# 原文抜粋:
____________________

個人的なまとめノートで,医療情報を提供しているわけではありません.
診療は必ずご自身の判断に基づき,行ってください.
当ブログは一切の責任を負いません.

○すべての腎炎は基本的に再発する可能性がある(特に,組織学的な再発も含めれば).
・死亡を移植腎喪失とせず打ち切りとする糸球体腎炎の再発によるグラフト喪失率は,全糸球体腎炎でハザード比2.59(1.85-9.71),膜性増殖性糸球体腎炎6.79(2.69-17.2),巣状分節性糸球体硬化症4.97(2.45-10.1),IgA腎症3.44(1.22-9.71),膜性腎症1.36(0.27-6.76)の報告がある.Kidney Int 2017; 91: 304-314
○原疾患の再発は6~19.4%の移植患者にみられ,再発腎炎はgraft lossの原因として1.1~4.4%を占めるとされる.
○近年,免疫抑制療法の進歩に伴い,急性拒絶反応の頻度が減少するとともに再発腎炎のgraft 生着に及ぼす影響の重要性が高まっている.

★巣状分節性糸球体硬化症(一次性)

○移植後の再発が認められる腎炎の一番目.
○特に移植直後に約30%に発症するとされている(再発の既往があれば75~90% ).
・若年発症,診断後3年以内の末期腎不全への進行,移植前の大量蛋白尿,初回移植後は再発のリスクが高い.Kidney Int 2017; 91: 304-314
○血流再開直後から大量の蛋白尿を呈する例もみられ,再発の大部分は移植1ヶ月以内に起こる。
○その液性因子の性質が一部解明されつつあるが,必ずしもすべてに発症するわけではなく,未解決の分野である.
○対症療法として,血漿交換療法やアフェレシス療法が施行され,著効を示す場合もある.

★Dense deposit病

 次に頻度の高いのは膜性増殖性糸球体腎炎のなかのⅡ型とされるDense deposit病で,80%以上に発症するとされている(typeⅠは30~50%).
 巣状糸球体硬化症と異なり,移植後数カ月経って発症するケースが多く,発症初期には軽度の補体C3の沈着のみのこともあり,典型的な病像を呈するのに時間がかかる.

____________________

# 課題:
上の移植後の再発腎炎についての抜粋で、再発によるグラフト喪失率のハザード比が示されている個別の疾患名を、その数値とともにすべて挙げてください。全糸球体腎炎の値は除く。

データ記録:
____________________

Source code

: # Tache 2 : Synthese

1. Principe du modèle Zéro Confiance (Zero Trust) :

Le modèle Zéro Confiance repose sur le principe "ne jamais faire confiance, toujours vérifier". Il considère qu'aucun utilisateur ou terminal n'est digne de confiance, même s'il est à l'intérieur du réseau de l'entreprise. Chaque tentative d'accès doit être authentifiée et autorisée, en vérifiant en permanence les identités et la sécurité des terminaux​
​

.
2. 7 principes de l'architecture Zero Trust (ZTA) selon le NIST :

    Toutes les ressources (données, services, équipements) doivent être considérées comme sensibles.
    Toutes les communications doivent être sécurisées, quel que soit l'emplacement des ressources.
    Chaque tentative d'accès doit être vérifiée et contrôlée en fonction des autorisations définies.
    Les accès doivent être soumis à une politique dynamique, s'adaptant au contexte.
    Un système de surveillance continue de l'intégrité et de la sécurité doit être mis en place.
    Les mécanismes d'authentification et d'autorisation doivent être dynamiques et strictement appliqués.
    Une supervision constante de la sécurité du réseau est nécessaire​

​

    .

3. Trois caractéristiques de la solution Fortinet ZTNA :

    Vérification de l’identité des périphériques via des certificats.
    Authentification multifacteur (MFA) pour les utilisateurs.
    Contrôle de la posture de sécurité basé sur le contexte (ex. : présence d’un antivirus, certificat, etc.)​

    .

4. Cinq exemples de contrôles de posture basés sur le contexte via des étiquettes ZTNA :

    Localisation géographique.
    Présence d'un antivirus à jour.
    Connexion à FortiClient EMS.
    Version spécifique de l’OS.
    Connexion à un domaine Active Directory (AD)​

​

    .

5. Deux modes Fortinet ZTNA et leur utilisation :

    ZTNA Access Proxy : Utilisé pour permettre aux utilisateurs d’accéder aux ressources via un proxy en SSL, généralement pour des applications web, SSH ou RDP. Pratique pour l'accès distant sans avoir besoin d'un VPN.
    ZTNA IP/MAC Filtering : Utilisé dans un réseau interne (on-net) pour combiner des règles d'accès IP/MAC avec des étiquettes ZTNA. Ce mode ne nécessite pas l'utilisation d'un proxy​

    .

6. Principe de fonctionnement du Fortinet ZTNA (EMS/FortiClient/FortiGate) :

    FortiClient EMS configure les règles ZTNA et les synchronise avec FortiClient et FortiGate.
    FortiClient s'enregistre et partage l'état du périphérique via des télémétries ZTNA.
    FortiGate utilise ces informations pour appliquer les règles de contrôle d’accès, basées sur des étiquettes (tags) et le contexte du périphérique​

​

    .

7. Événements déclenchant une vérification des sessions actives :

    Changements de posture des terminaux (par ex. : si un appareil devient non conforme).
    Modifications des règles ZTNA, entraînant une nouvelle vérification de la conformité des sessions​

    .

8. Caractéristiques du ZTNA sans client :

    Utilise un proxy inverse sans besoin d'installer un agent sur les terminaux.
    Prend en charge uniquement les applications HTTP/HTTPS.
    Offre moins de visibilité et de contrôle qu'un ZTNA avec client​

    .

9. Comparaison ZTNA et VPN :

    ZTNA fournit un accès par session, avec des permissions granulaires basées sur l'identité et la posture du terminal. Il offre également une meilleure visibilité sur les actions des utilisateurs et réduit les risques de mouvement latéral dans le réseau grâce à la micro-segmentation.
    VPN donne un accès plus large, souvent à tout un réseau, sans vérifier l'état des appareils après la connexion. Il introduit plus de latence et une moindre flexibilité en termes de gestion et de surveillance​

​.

____________________

# 解答:
・膜性増殖性糸球体腎炎：6.79（2.69-17.2）
・巣状分節性糸球体硬化症：4.97（2.45-10.1）
・IgA腎症：3.44（1.22-9.71）
・膜性腎症：1.36（0.27-6.76）